Despite the redactions, Farmer Bros. has moved to offer affected individuals complimentary identity theft and credit monitoring services, a common remediation step when personal identifiers such as names, account details, or government IDs are at risk.
Ransomware Claim and Stolen Data Volume
In early April this year, the Chaos ransomware gang posted a claim of responsibility for an attack on Farmer Bros. The group stated it had exfiltrated 650 GB of data. Farmer Bros. has not publicly tied the redacted entries in its regulatory filing to that claim, and the relationship between the Chaos gang’s statement and the company’s breach notice remains unclear based on the documents available.
The company stated it informed law enforcement and cooperated with investigators; the filing does not publicly attribute the incident to a specific threat actor.
Company Response and Customer Guidance
Farmer Bros. says it launched an internal investigation promptly after detecting the intrusion and engaged external responders to help determine the scope of the impact.
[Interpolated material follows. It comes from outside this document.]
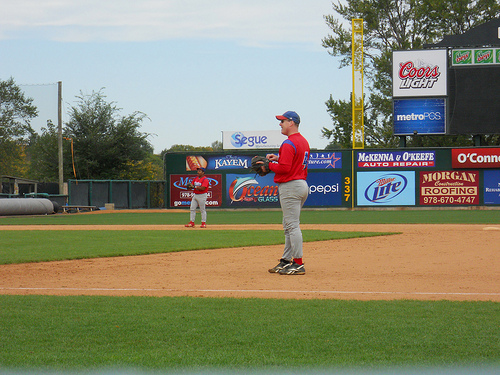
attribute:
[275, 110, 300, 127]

The company encourages customers to monitor accounts and to take standard precautions against identity theft. The breach notice includes the company’s recommendation that affected individuals remain vigilant for fraud and to review account statements and credit reports for suspicious activity.
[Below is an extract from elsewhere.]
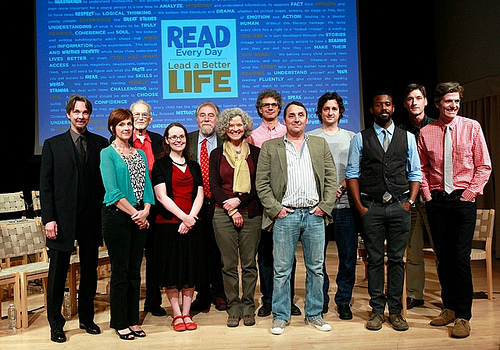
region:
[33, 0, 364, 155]
Read Every Day sign on big screen tv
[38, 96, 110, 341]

The company confirmed it will provide identity-protection resources to those identified as impacted. The notice does not list additional operational or technical remediation steps in the public filing.
Business Profile And Operational Footprint
Farmer Bros. primarily supplies coffee, tea and spices to businesses across the United States. The company reported more than $340 million in sales for its 2024 fiscal year. Farmer Bros. operates tens of locations, two major manufacturing centers in Texas and Oregon, and multiple distribution centers. In addition to beverage products, the company sells equipment, offers beverage planning services, and supplies culinary products and services to U.S. customers.
What Remains Unclear
Public filings and the company notice leave several questions unanswered: the exact data fields exposed, how long the redacted items were accessible, and whether the Chaos gang’s claim of 650 GB stolen directly corresponds to the data described in Farmer Bros.’ filing. The redactions in the regulatory notice limit the amount of detail available to affected customers and enterprise observers.
The company was contacted for comment regarding the redactions, the nature of the stolen data, and whether the Chaos claim is connected to the incident; no immediate public statement clarifying those points was provided in the filing.